Socrates’s question and Hermogenes’s answer does have a surprising twist, since it is asked in the context of a discussion of Hades and how Hades got his name. Before we go on to that reason, I should note that prior to explaining Hades’s name, Socrates has made two conflicting arguments about the origins of names, first, that names were given by legislators, and thus had the power of laws, of fixing the identity of whoever was so named; and second, that names evolve from the character and actions of those so named.

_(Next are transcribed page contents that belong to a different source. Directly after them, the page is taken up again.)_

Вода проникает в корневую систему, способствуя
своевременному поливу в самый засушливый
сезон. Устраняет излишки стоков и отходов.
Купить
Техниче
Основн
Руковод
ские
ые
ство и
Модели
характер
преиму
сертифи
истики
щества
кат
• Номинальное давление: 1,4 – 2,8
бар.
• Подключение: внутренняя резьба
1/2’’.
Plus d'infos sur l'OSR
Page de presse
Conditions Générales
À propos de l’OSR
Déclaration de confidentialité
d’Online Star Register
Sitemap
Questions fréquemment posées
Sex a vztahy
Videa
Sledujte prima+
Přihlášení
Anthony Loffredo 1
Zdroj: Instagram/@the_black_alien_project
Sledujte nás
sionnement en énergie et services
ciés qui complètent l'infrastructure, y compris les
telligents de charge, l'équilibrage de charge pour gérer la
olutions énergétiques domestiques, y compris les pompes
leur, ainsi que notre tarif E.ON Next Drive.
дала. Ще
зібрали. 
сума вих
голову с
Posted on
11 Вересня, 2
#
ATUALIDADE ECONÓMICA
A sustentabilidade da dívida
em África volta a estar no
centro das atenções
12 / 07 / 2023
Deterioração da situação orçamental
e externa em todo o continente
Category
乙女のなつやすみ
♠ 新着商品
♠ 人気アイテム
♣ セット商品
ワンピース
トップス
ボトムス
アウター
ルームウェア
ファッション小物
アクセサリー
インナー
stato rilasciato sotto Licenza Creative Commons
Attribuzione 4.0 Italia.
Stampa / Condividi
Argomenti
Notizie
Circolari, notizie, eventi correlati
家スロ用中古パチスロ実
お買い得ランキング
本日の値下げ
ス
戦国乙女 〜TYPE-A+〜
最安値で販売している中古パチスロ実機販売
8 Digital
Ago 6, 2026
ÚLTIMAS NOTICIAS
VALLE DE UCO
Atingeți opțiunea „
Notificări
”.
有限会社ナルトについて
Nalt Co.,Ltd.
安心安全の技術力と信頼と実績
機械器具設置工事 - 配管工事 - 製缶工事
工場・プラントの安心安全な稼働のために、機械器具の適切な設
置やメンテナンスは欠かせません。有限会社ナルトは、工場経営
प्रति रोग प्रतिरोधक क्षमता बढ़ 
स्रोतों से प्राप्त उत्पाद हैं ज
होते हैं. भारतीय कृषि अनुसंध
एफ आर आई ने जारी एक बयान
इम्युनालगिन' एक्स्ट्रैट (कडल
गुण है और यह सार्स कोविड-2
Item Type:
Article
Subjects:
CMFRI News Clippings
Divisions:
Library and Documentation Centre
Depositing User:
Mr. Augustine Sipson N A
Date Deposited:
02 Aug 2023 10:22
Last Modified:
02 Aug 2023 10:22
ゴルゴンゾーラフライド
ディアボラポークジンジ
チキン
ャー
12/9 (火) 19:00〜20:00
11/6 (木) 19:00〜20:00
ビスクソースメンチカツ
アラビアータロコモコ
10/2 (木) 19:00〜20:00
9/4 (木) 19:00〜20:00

Interestingly enough, Socrates argues that the names of men are fixed or given, and the names of gods and heroes evolve, a schema that disrupts popular notions of Platonic forms—cleverly setting his modern reader up..  
At question at this point, though never overtly stated, is why anyone would stay in Hell, what chains constrain them? In that context, Socrates argues a few lines later that Hades doesn’t physically bind those in Hell to the place, but convinces them to stay by playing on their desires. One desire, the one Socrates says is the strongest, is the desire to be a part of a community, a polis. He asks Hermogenes, “Is any desire stronger than the thought that you will be made better by associating with another?” Once again modern readers, with Judeo-Christian concepts of Hell, as well as less focused on communal association, find themselves shaking their head. One would be willing to stay in Hell because of the opportunity to associate with its ruler, or the other condemned? 
That modern reader might also miss the one advantage of Hell, or more precisely of death. With death, one is no longer imprisoned by a body, which is the seat of all emotions. Socrates argues that when “the soul is liberated from the desires and evils of the body,” the dead are actually in a “liberated state [and] he can bind them with the desire of virtue.”
At that moment in the dialogue, a discussion of names that is deceptively simple, and appears to be about using names as a vehicle to fix identity, thus making passage a de facto argument for Platonic Forms, uses Forms to identify what blocks virtue. Thus, Socrates (at least as much as he is Plato’s mouthpiece) is not arguing for forms as an alternative model for reality  to the Protagorean argument for “flux.” The only “inference,” to borrow one of Plato’s favorite words, is that Forms should be preferred over flux—for flux, a sister to desire, is a function of the body, and only by escaping the body’s changeable, emotional nature, can one truly begin the search for virtue, the prize of wisdom.